Source texts of formatted documents:

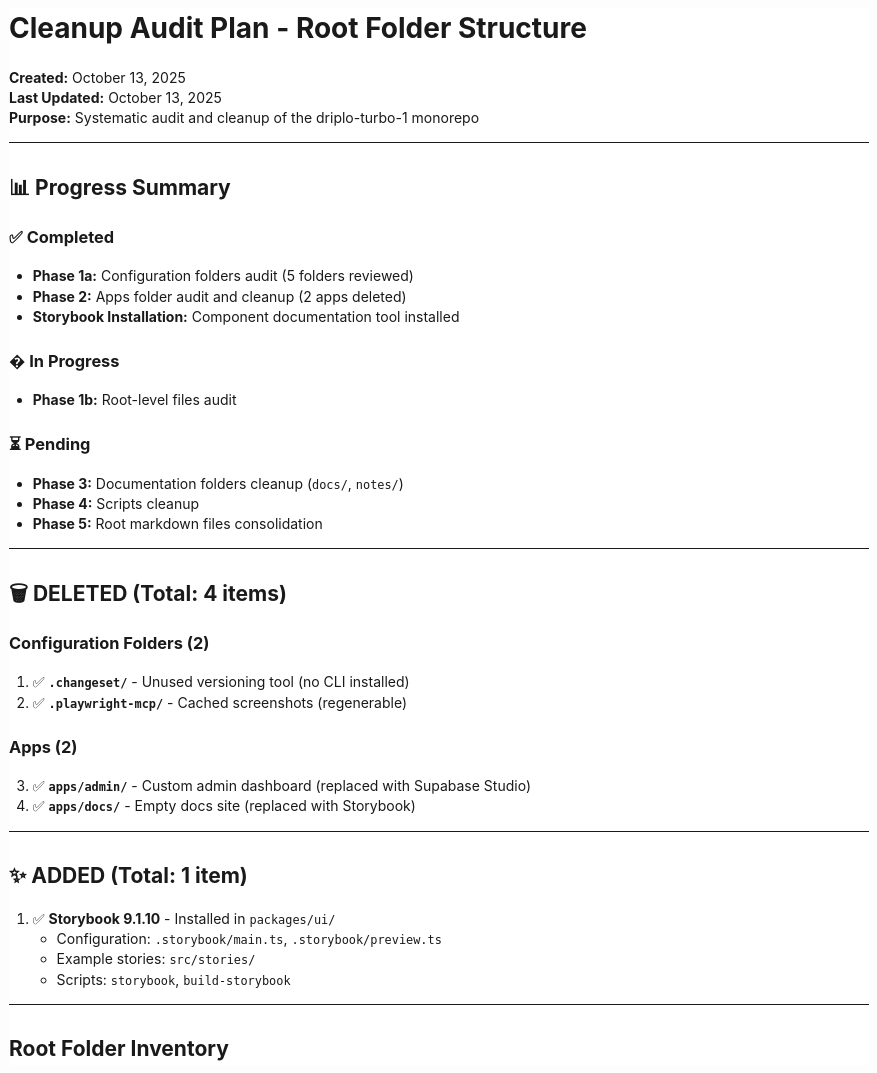 # Cleanup Audit Plan - Root Folder Structure

**Created:** October 13, 2025  
**Last Updated:** October 13, 2025  
**Purpose:** Systematic audit and cleanup of the driplo-turbo-1 monorepo

---

## 📊 Progress Summary

### ✅ Completed
- **Phase 1a:** Configuration folders audit (5 folders reviewed)
- **Phase 2:** Apps folder audit and cleanup (2 apps deleted)
- **Storybook Installation:** Component documentation tool installed

### � In Progress
- **Phase 1b:** Root-level files audit

### ⏳ Pending
- **Phase 3:** Documentation folders cleanup (`docs/`, `notes/`)
- **Phase 4:** Scripts cleanup
- **Phase 5:** Root markdown files consolidation

---

## 🗑️ DELETED (Total: 4 items)

### Configuration Folders (2)
1. ✅ **`.changeset/`** - Unused versioning tool (no CLI installed)
2. ✅ **`.playwright-mcp/`** - Cached screenshots (regenerable)

### Apps (2)
3. ✅ **`apps/admin/`** - Custom admin dashboard (replaced with Supabase Studio)
4. ✅ **`apps/docs/`** - Empty docs site (replaced with Storybook)

---

## ✨ ADDED (Total: 1 item)

1. ✅ **Storybook 9.1.10** - Installed in `packages/ui/`
   - Configuration: `.storybook/main.ts`, `.storybook/preview.ts`
   - Example stories: `src/stories/`
   - Scripts: `storybook`, `build-storybook`

---

## Root Folder Inventory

▶ _WORK INSTRUCTION_:
Within the records above, how many lines include the word "Total"? State the number by itself.

▶ _OUTPUT OF THE EXERCISE_:
2